======== Data section

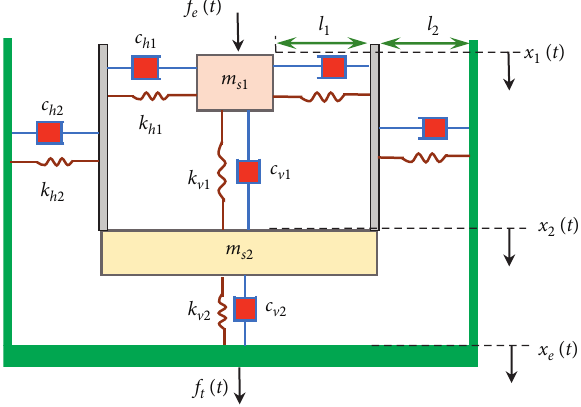
Figure 1: Model of a two-stage nonlinear vibration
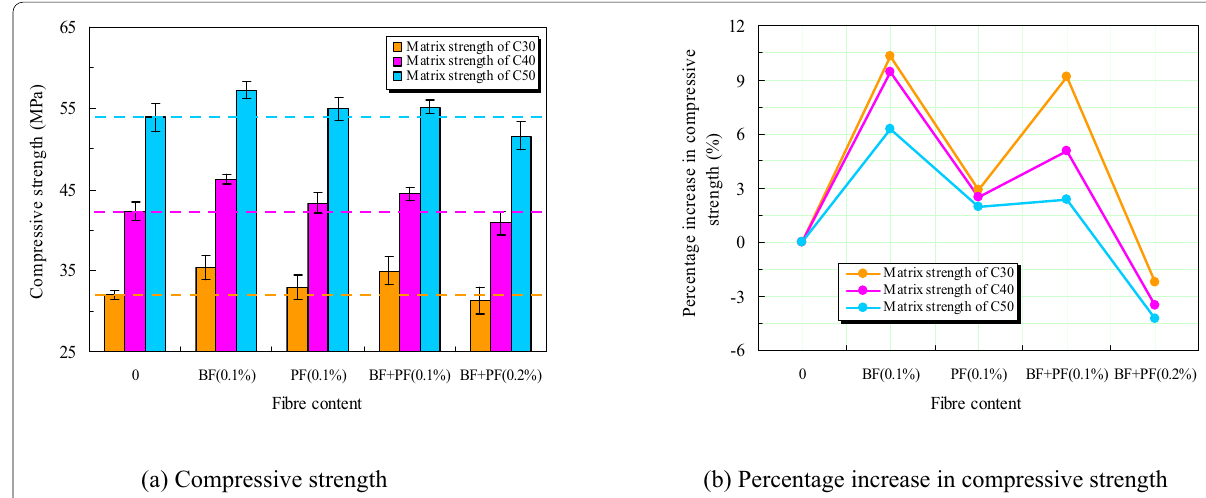
Fig. 5 Variation on the compressive strength of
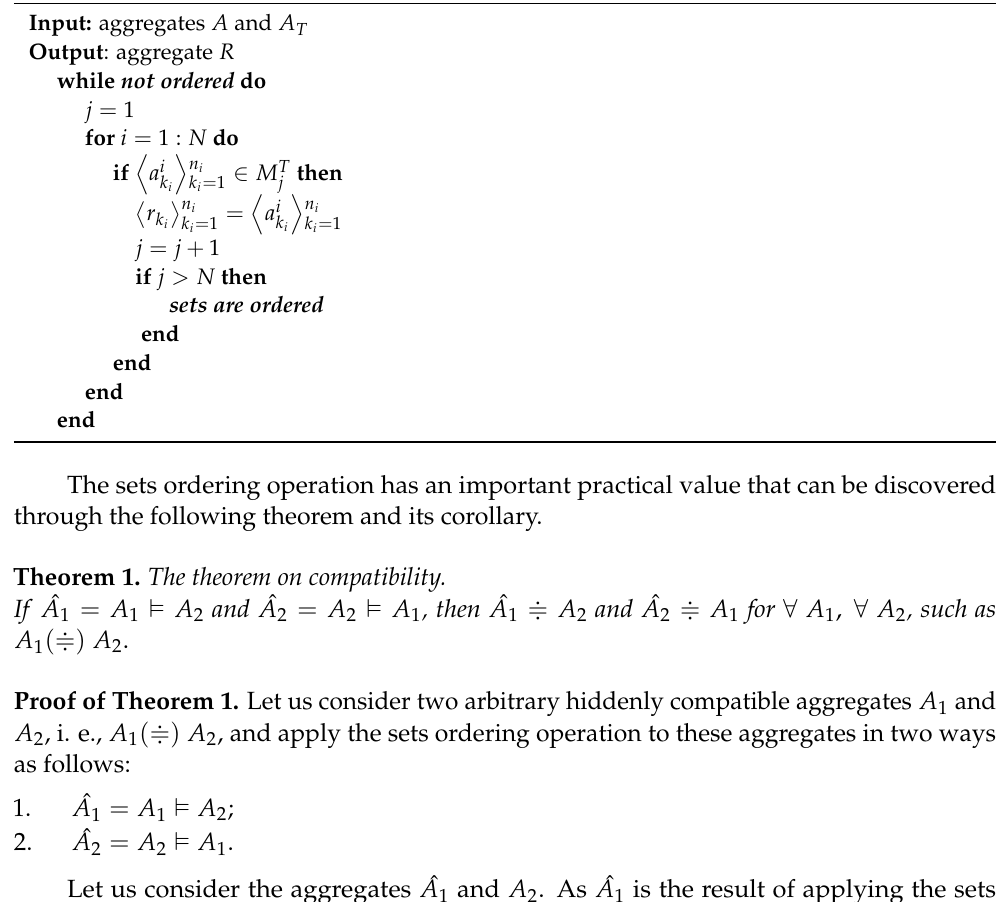
Figure 4. An example of two hiddenly compatible aggregates. Hiddenly compatible aggregates can be made compatible by applying certain oper- ations to them. 5. Algorithms of Operations on Aggregates The operations on aggregates in the ASA include logical operations, ordering opera- tions, and arithmetic operations. 5.1. Logical Operations The logical operations [18] on aggregates are union, intersection, exclusive intersec- tion, difference, and symmetric difference. The result of any logical operation depends on the aggregates’ compatibility. For example, the rule for the union operation can be math- ematically defined as follows. The union of the aggregates 𝐴 (cid:2869) and 𝐴 (cid:2870) is the aggregate 𝑅 ∪ , which contains elements of the tuples that belong to both aggregates and are ordered in the following way:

================

Exercise details:
Once the line containing "Fig. 5 Variation" has been copied, stop; everything from the first line of the data up to it must be copied exactly, without pictures.

Answer section:
Figure 1: Model of a two-stage nonlinear vibration
Fig. 5 Variation on the compressive strength of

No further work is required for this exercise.